Total Avoidance of Partiality

Posted on September 22, 2017


Functions map values from their domain to values in their co-domain. When a function provides a mapping for every domain value, then it is total, otherwise it is partial. Partial functions are bad and total functions are good.

You can often make a partial function total by expanding its co-domain or shrinking its domain.

Functions, Domains, and Co-domains

Remember when you learnt about functions in high school mathematics? Neither do I. Oh well, let’s just learn it again.

A function maps inputs to outputs.

f(x) = x + 1      // where x is an integer
g(x,y) = x * y    // where x and y are both integers

f is a function that maps an integer to another integer by adding one to it. g is a function that maps two integers to another integer by multiplying them together.

The set of values that a function can take as inputs is called its domain and the set of values that a function can return as outputs is called its co-domain. The domain of our f function is the set of all integers and it’s co-domain is also the set of all integers. The domain for the g function is the set of all pairs of integers, (x,y), and it’s co-domain is the set of all integers.

Unfortunately, in practice that’s not quite the whole story, especially in programmer-land. Often, the functions we encounter, and write, end up only mapping some of the values in their domain to values in their co-domain.

Partial to Lying

Looking at our f and g functions above it is hard to imagine a way to “break” them. There is no integer that we could pass to f such that there was no way for the expression x + 1 to evaluate to another integer.

This can’t be said of most functions we write when programming, especially in languages that support throwing exceptions, because anything can break at any time. Consider the following C# code, which calculates the average per-item cost from a collection of items in a shopping cart.

public decimal CalculateAverageItemCost(Cart cart) =>
  cart.Items.Sum(i => i.Price) / cart.Items.Length;

The domain of the CalculateAverageItemCost function is all the inhabitants of the Cart type. It’s co-domain is the set of values that populate the C# decimal type. If we give this function a Cart, we get back a decimal. At least that’s what the signature says.

But what about when Cart.Items is an empty collection?

That’s right, a DivideByZeroExcpetion is thrown. Well, that signature isn’t worth the internet it’s written on. I’m sure you’ll agree that throwing an exception is hardly the same thing as returning a decimal!

This irresponsible behaviour makes CalculateAverageItemCost a partial function. And the problem with partial functions is that they are lies. I was promised a decimal and I didn’t get one. How can I ever trust a function again?
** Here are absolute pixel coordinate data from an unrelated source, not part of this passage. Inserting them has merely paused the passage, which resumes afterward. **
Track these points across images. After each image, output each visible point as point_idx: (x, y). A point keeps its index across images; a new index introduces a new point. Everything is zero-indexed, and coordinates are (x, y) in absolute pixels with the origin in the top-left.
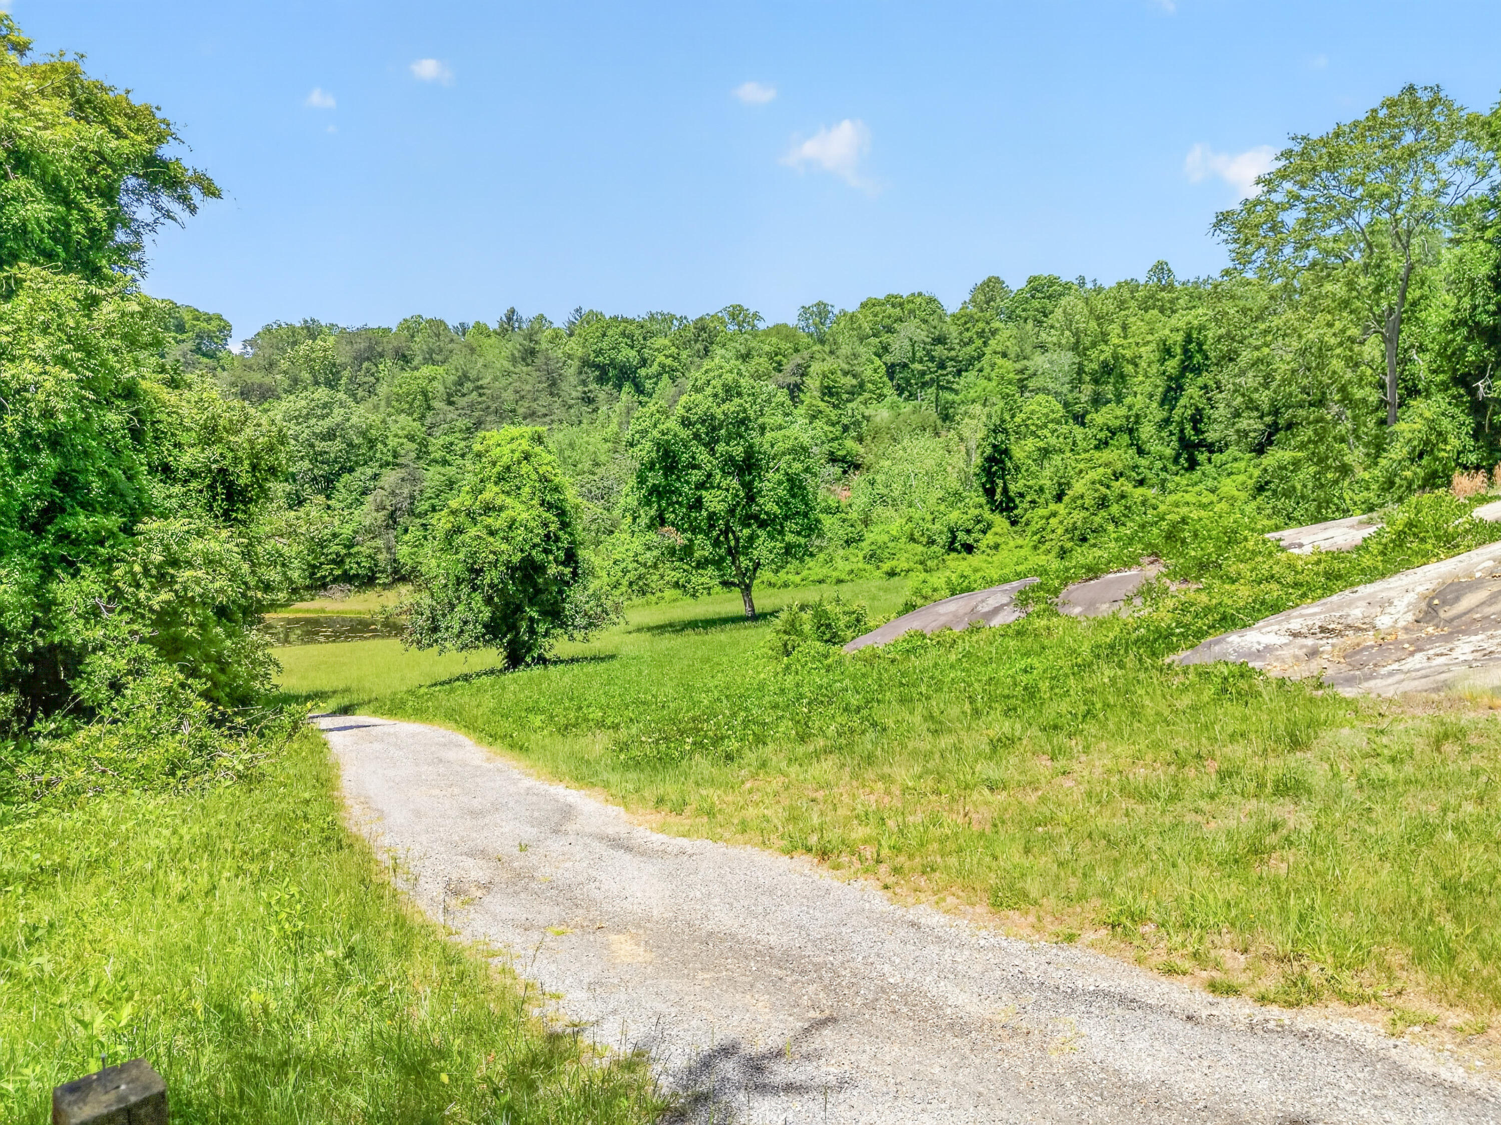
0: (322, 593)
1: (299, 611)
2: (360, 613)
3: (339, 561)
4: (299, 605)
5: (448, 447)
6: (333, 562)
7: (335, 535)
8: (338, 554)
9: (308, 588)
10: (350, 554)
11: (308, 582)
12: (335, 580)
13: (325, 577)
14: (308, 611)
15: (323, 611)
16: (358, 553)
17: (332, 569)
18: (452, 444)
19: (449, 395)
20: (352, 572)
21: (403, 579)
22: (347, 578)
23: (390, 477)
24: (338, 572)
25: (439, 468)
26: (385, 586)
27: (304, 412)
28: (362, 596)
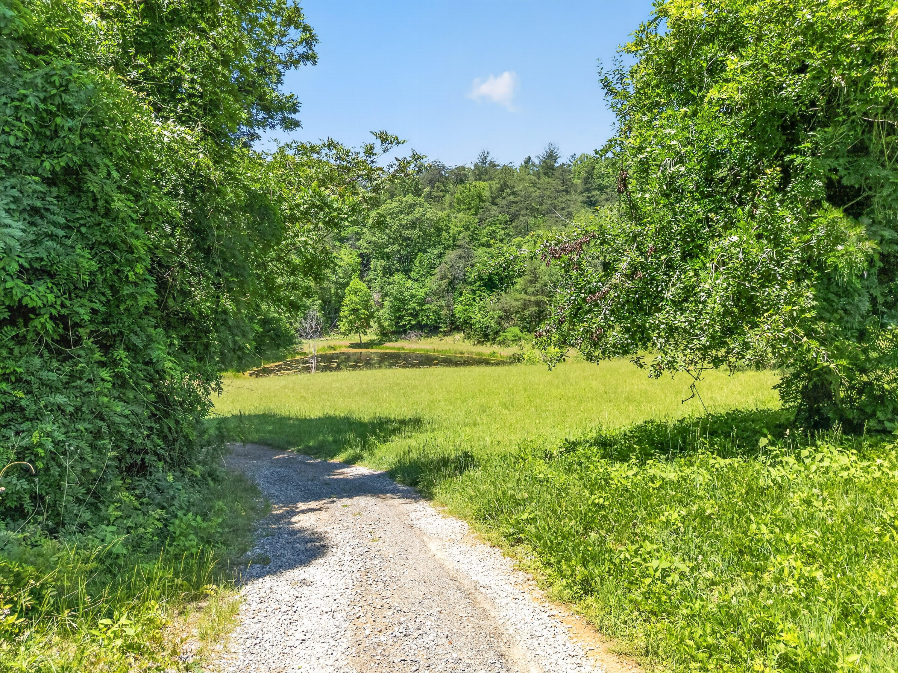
0: (403, 336)
1: (387, 348)
2: (427, 351)
3: (415, 315)
4: (387, 344)
5: (492, 235)
6: (411, 315)
7: (413, 296)
8: (414, 309)
9: (393, 333)
10: (422, 310)
11: (394, 329)
12: (412, 327)
13: (404, 326)
14: (393, 348)
15: (403, 348)
16: (427, 309)
17: (410, 320)
18: (494, 232)
19: (494, 198)
20: (423, 322)
21: (458, 329)
22: (420, 327)
23: (451, 255)
24: (414, 322)
25: (485, 249)
26: (446, 334)
27: (396, 210)
28: (429, 340)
When some values in a function’s domain are not mapped to values in its co-domain, then it is a partial function.

Getting back to Total Trust

There is nothing more sacred than the relationship between a programmer and their functions. We must mend this rift, lest we doom ourselves to a broken existence, full of pain and suffering.
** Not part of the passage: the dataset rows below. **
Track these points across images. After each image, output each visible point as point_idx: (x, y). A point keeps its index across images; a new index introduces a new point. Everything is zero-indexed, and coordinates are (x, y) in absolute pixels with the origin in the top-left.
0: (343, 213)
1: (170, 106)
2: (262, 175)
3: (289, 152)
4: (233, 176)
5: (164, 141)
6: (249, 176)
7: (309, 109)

Let’s start with a healthy dose of honesty. There is no function we could write that returns a decimal output for every possible Cart input. It doesn’t exist, because a cart with no items in it doesn’t have a average per-item cost. We simply can’t satisfy this signature.
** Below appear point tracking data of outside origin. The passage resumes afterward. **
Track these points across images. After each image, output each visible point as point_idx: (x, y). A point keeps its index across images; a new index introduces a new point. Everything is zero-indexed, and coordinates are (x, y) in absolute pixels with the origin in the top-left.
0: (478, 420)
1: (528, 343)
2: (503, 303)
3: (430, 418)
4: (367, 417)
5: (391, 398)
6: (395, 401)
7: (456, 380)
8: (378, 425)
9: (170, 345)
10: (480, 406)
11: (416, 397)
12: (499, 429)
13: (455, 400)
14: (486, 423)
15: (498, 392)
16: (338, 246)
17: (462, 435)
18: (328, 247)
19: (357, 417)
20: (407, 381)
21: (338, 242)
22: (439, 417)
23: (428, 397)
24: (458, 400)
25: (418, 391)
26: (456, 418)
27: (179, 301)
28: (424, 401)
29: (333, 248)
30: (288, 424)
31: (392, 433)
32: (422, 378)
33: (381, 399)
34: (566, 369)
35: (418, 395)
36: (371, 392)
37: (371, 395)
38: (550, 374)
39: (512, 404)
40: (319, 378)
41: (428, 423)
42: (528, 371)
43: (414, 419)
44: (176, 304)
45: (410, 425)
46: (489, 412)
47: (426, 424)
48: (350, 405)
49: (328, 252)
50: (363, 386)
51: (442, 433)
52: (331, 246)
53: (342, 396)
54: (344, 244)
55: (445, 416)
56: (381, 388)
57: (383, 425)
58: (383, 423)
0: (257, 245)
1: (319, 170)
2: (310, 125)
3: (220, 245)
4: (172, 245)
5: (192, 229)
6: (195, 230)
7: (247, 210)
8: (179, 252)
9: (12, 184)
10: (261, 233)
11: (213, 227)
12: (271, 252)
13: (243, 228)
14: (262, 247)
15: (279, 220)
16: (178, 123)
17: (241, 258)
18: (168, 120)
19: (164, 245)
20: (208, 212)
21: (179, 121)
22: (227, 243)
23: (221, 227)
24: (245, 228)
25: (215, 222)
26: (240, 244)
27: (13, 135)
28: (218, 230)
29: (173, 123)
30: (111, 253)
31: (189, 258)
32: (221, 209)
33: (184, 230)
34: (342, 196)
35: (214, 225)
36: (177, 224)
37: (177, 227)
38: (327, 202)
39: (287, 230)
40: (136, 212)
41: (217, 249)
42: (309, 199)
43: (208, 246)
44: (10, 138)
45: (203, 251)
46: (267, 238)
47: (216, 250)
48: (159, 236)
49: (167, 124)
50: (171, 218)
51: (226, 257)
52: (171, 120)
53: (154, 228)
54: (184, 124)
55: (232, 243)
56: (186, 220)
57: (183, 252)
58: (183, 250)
This means we’ll need to change the signature to something we can satisfy. A promise we can actually keep, if you will. Our goal is to be able to map every input passed to CalcualteAverageItemCost to some output. We can achive this by expanding the output space (co-domain) or shrinking the input space (domain).

Both of these approaches will allow us to map every input to an output, making our CalculateAverageItemCost a total function.

When every value in a function’s domain is mapped to a value in its co-domain, then it is a total function.

Expanding the Co-domain

If we can’t guarantee that we can return a decimal output, what type of output could we guarantee? Well, we’d need a type that could model the presence of a decimal average (for when the cart has items), and the absence of an average (for when the cart is empty). Let’s call this type Maybe and use it to rewrite our CalculateAverageItemCost function.

public Maybe<decimal> CalculateAverageItemCost(
  Cart cart
) =>
  cart.Items.Length > 0
    ? Just(cart.Items.Sum(i => i.Price) / cart.Items.Length)
    : Empty();

Just and Empty are both functions that return a value of type Maybe. Just puts a decimal “inside” the Maybe structure while Empty, as the name suggests, represents the absence of a value.

With these changes we’ve removed the possibility of throwing an exception by returning Empty instead. Of course, in C#, both Cart and Cart.Items could be null, in which case we’d be throwing exceptions again, but I’ve ignored those cases for the sake of a clear example.

The point is that we have turned our partial function into a total function by conceptually expanding our co-domain from decimal to Maybe.

A partial function can be turned into a total function by expanding it’s co-domain.

Shrinking the Domain

We could also leave the function returning a decimal, and instead constrain the input (domain).

In this case we’d need an input type that gives us a guarantee that the cart could never be empty. Let’s call this type NonEmptyCart and say that the NonEmptyCart API makes it impossible to construct a cart that has no items.

With this new type under out belt we could rewrite out function once again.

public decimal CalculateAverageItemCost(
  NonEmptyCart cart
) =>
  cart.Items.Sum(i => i.Price) / cart.Items.Length;

Here we’ve removed the possibility of the exception by limiting the inputs the function can take. This means we can use the function in less places, since NonEmptyCart is a more constrained type than Cart, but this is a small price to pay for being sure that you can use it safely.

A partial function can be turned into a total function by shrinking it’s domain.